Her Majesty's Finest [UnMet]
Special Rules Adjustments
Special Rules Adjustments
Every character begins their adventure with one or more assets, purchased with refresh. These are your specific areas of expertise in a profession, advanced fighting techniques, aethertech devices and companions that assist you in your adventures (Fate Accelerated calls them stunts).
It should be noted that your fellow adventurers of Her Majesty’s Finest, and the costumes and props that you bring along, do not generally count toward Assets for your character, unless your really want them to. For more information see the Costuming and Props chapter.
There are four types of assets:
|Companion||A loyal NPC who helps the character.|
|Device||Important mundane or aethertech gear.|
|Specialty||Gain +1 to using a specific profession in a narrow circumstance.|
|Stunt||Break the rules in some way to perform a unique action.|
Every asset has a function aspect that defines who or what it is and how it works. A companion might be an Informative Barmaid or Wealthy Supporter while a scientific device might be Galvanic Infrared Goggles or a Galvanic Longsword. Similarly, you might have a stunt like Devastating Pugilist or a specialty describing your Regal Social Graces.

=== Problem description ===
In the rules text, what name does Fate Accelerated use for assets? The items after this point come from a different source.

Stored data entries
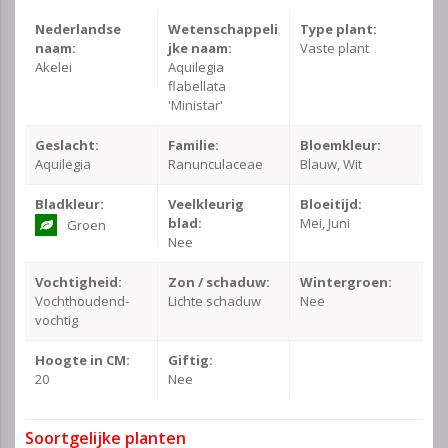
Nederlandse
Wetenschappeli
Type plant:
naam:
jke naam:
Vaste plant
Akelei
Aquilegia
flabellata
'Ministar'
Geslacht:
Familie:
Bloemkleur:
Aquilegia
Ranunculaceae
Blauw, Wit
Bladkleur:
Veelkleurig
Bloeitijd:
blad:
Mei, Juni
Groen
Nee
Vochtigheid:
Zon / schaduw:
Wintergroen:
Vochthoudend-
Lichte schaduw
Nee
vochtig
Hoogte in CM:
Giftig:
20
Nee
Soortgelijke planten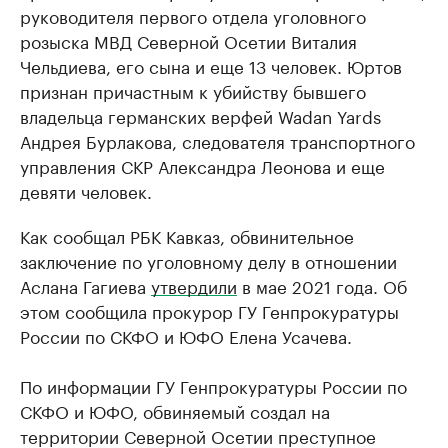
руководителя первого отдела уголовного
розыска МВД Северной Осетии Виталия
Чельдиева, его сына и еще 13 человек. Юртов
признан причастным к убийству бывшего
владельца германских верфей Wadan Yards
Андрея Бурлакова, следователя транспортного
управления СКР Александра Леонова и еще
девяти человек.
Как сообщал РБК Кавказ, обвинительное
заключение по уголовному делу в отношении
Аслана Гагиева
утвердили
в мае 2021 года. Об
этом сообщила прокурор ГУ Генпрокуратуры
России по СКФО и ЮФО Елена Усачева.
По информации ГУ Генпрокуратуры России по
СКФО и ЮФО, обвиняемый создал на
территории Северной Осетии преступное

=== Exercise solution ===
Stunts.